My delight upon reading somewhat similar sentiment prompted the following response:
“I wouldn’t have even labeled Slumdog an “exceptional movie.” Artistically, I thought it was soulless and empty. It had none of the exuberance or fun I find in Bollywood, and it felt like a filmmaker exercise on Boyle’s part. Also, was it just me, or did they give a bunch of chimps some crack and then throw them in the editing room? After seeing Trainspotting, I expected the like from Boyle, but not to this extent. The camera placement and editing showed zero imagination. (And tying in to your political comments, the aestheticized poverty really irked me; destitution never looked so slick and cool!)
In terms of style, Bollywood never pretends to be anything other than escapism; yet Slumdog mish-moshes Bollywood’s levity and deliberate cheesiness with a kind of faux-neorealism, and it’s just a horrific mess. Someone I talked to tried to call it a “survey” of Indian cinema starting with Satyajit Ray’s Apu trilogy from the 1950s, and while the intellectual argument made sense (and while Boyle may have casually nodded to Ray here and there), labelling Slumdog as a survey seems cursory and tenuous at best. Ray’s films are meditative and deliberately paced. They also display a highly artful and judicious use of editing and camerawork. Slumdog is the diametric opposite.
My other annoyance is that Slumdog is to Indian cinema what Crouching Tiger was to “wire-fu” and Chinese cinema. Both resulted in a nice faddy packaging for American audiences, who took both WAY too seriously. I can’t tell you the number of people I’ve talked to who blast me for hating Slumdog and think that it is has great literary value in terms of its commentary on the human spirit. Yet as you pointed out, redemption (maybe even salvation!) comes in the form of vacuous consumerism (i.e. the millionaire game show).

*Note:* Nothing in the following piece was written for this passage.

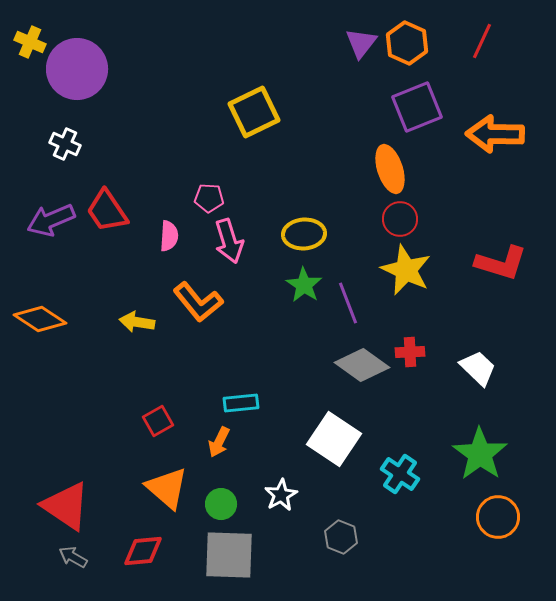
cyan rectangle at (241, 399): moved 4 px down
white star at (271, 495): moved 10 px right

If you interpret the film with a sense of humor (as a professor of mine did), that part is ironic and pretty damn funny, a sly jab at the seemingly ubiquituous attitude that monetary gain is indeed synonymous with redemption. That still doesn’t change the fact that I think it’s a disaster cinematically, but at least a more post-modern, ironic interpretation gets a little bit closer to the truth. But most people aren’t looking at the film that way. They find it genuinely lyrical and uplifting, and I don’t get how people are taking it that seriously. The fact that the Globes put it in the “Drama” category is laughable enough, but to give it a “Best” is just plain sad. (Not that I expected anything less, of course.)
Perhaps I wouldn’t have hated this movie so much had I caught it before the fad hit big. That happened to me last year with Juno. I saw it before every white person in the country started drooling over it, and I thought it was mildly entertaining if ultimately silly and forgettable. As enthusiasm for the film snowballed, I started to get more and more annoyed, especially since people were willing to indulge the overly conscious, hit-or-miss “cleverness” of the dialogue and the cuteness of its protagonist while completely disregarding some serious implausibilities in the script.
I think where you and I share sentiment is in our disgust with the way Slumdog is catching on as the foreign film darling of the year among American audiences, who take the film at face value, buy the soundtrack of catchy songs, and remain completely unaware of what struggle in India is really like (and how grossly this film sidesteps addressing that struggle). And again, if the film registered as true Bollywood (without the neorealist trappings), that wouldn’t even be an issue, and I’d more easily take the film as pure fantasy.”